Saturday, August 20, 2011

Random N out of M

Someone asked about randomly picking N elements out of an array of M, and I remembered reading about one way of doing that, so here it is:

    private static IEnumerable<int> Generate(Random rnd, int n, int m)
    {
      var i = 0;
      while (n > 0)
      {
        var r = rnd.NextDouble();
        if (r < (double) n / m)
        {
          yield return i;
          n--;
        }

        m--;
        i++;
      }
    }


The above C# method assumes 0 < N <= M and will return an IEnumerable<int> containing exactly N numbers in the 0 .. M - 1 interval. This method can even be used to pick items out of a stream without waiting for the whole stream to be produced first.

A simpler method would be to just do this:

    for (var i = 0; i < n; i++)
    {
      do {
        var next = rnd.Next(m);
      while (!alreadyGenerated(next));
      yield return next;
    }
but this one requires 1) saving all numbers (to check if one was already generated) and 2) having the actual data in an array instead of a stream (since the indexes are not generated in ascending order).

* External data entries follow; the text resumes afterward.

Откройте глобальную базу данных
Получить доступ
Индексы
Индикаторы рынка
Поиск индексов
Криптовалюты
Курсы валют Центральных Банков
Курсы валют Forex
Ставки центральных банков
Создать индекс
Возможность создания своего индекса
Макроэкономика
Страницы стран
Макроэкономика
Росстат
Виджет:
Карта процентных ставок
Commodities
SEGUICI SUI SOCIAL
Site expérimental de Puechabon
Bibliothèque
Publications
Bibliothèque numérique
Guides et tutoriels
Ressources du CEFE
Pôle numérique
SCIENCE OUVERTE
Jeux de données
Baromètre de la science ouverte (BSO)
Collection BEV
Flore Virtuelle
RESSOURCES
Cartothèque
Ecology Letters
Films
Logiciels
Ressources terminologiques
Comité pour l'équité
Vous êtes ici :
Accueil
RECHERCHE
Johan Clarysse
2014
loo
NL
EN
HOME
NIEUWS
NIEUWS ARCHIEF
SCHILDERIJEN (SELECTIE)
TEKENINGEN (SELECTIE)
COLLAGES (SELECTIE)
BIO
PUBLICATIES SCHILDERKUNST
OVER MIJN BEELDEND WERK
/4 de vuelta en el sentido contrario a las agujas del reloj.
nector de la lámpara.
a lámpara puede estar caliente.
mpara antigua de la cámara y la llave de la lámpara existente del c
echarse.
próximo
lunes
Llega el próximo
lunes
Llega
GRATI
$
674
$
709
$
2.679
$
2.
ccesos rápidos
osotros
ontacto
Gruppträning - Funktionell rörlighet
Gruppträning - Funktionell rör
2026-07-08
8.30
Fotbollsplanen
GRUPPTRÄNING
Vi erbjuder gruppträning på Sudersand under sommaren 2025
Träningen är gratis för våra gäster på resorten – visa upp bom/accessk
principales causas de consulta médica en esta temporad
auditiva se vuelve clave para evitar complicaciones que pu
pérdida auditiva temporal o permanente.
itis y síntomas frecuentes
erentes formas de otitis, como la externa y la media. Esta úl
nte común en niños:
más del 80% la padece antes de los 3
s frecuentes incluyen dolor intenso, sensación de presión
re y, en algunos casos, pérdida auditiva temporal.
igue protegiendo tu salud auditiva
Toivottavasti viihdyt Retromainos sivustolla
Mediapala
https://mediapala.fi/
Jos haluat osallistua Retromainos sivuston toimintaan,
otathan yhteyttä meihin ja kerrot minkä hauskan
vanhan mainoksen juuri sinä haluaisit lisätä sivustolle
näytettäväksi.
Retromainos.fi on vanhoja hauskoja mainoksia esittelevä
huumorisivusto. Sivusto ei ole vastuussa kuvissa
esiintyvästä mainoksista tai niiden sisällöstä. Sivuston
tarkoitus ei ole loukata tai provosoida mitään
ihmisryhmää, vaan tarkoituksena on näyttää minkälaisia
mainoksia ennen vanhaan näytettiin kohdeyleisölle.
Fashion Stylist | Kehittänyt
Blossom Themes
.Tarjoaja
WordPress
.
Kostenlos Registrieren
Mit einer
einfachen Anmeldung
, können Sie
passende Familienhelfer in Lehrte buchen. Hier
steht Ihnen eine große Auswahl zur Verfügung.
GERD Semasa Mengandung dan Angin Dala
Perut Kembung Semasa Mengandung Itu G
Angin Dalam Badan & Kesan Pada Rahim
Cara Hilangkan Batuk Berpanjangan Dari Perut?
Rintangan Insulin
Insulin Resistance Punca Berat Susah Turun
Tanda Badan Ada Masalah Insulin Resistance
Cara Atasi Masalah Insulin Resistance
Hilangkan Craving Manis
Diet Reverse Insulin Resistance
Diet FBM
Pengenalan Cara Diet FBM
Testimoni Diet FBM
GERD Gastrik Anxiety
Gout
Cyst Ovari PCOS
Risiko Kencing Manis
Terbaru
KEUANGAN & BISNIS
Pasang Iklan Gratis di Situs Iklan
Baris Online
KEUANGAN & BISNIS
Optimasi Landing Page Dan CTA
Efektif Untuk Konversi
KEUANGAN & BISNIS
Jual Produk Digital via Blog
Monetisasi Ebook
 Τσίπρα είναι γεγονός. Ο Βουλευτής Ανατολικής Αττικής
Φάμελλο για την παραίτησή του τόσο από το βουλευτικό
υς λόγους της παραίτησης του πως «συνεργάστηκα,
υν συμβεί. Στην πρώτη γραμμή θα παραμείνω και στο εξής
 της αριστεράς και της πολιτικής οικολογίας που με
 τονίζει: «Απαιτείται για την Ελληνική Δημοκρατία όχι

Edit: Per the observation from the first comment, the first fragment will never loop more than M times - an O(M) algorithm. The second fragment risks an O(M^2) if N is close to M.

2 comments:

beroal said...

Maybe you should say that its time complexity is O(M).

Marcel said...

Good point. The first code fragment will take no more than O(M) loops. In fact it has the useful property that the closer N is to M, the closer the number of loops approaches N. The second fragment can get to O(M^2) if N is almost equal to M.